**** DATA RECORDS ****

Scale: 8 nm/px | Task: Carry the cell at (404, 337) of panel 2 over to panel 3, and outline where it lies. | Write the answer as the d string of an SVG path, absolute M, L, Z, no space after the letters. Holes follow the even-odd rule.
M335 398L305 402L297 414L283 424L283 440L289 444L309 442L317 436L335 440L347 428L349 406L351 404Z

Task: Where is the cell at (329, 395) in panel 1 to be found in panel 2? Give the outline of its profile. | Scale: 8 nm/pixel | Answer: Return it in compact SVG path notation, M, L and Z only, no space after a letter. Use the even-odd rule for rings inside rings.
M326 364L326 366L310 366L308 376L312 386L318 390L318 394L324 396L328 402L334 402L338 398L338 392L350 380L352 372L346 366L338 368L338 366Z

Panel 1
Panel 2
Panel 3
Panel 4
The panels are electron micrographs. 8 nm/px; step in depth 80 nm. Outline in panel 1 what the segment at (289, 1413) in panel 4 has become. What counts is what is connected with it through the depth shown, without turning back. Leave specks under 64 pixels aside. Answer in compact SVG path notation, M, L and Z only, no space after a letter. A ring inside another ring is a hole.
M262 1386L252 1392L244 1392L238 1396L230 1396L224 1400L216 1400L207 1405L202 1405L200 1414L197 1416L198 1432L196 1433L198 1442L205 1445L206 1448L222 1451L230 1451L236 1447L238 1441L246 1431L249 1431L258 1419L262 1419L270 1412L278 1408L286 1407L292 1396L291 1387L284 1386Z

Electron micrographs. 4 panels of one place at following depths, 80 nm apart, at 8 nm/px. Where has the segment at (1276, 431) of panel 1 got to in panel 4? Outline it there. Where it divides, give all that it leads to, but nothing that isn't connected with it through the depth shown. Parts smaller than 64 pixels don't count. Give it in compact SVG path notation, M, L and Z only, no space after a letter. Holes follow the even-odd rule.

****

ACTIVITY
Please return the records above in their exact form.

OUTPUT
Scale: 8 nm/px | Task: Carry the cell at (404, 337) of panel 2 over to panel 3, and outline where it lies. | Write the answer as the d string of an SVG path, absolute M, L, Z, no space after the letters. Holes follow the even-odd rule.
M335 398L305 402L297 414L283 424L283 440L289 444L309 442L317 436L335 440L347 428L349 406L351 404Z

Task: Where is the cell at (329, 395) in panel 1 to be found in panel 2? Give the outline of its profile. | Scale: 8 nm/pixel | Answer: Return it in compact SVG path notation, M, L and Z only, no space after a letter. Use the even-odd rule for rings inside rings.
M326 364L326 366L310 366L308 376L312 386L318 390L318 394L324 396L328 402L334 402L338 398L338 392L350 380L352 372L346 366L338 368L338 366Z

Panel 1
Panel 2
Panel 3
Panel 4
The panels are electron micrographs. 8 nm/px; step in depth 80 nm. Outline in panel 1 what the segment at (289, 1413) in panel 4 has become. What counts is what is connected with it through the depth shown, without turning back. Leave specks under 64 pixels aside. Answer in compact SVG path notation, M, L and Z only, no space after a letter. A ring inside another ring is a hole.
M262 1386L252 1392L244 1392L238 1396L230 1396L224 1400L216 1400L207 1405L202 1405L200 1414L197 1416L198 1432L196 1433L198 1442L205 1445L206 1448L222 1451L230 1451L236 1447L238 1441L246 1431L249 1431L258 1419L262 1419L270 1412L278 1408L286 1407L292 1396L291 1387L284 1386Z

Electron micrographs. 4 panels of one place at following depths, 80 nm apart, at 8 nm/px. Where has the segment at (1276, 431) of panel 1 got to in panel 4? Outline it there. Where it divides, give all that it leads to, but nothing that isn't connected with it through the depth shown. Parts smaller than 64 pixels don't count. Give it in compact SVG path notation, M, L and Z only, no space after a letter. Holes follow the even-odd rule.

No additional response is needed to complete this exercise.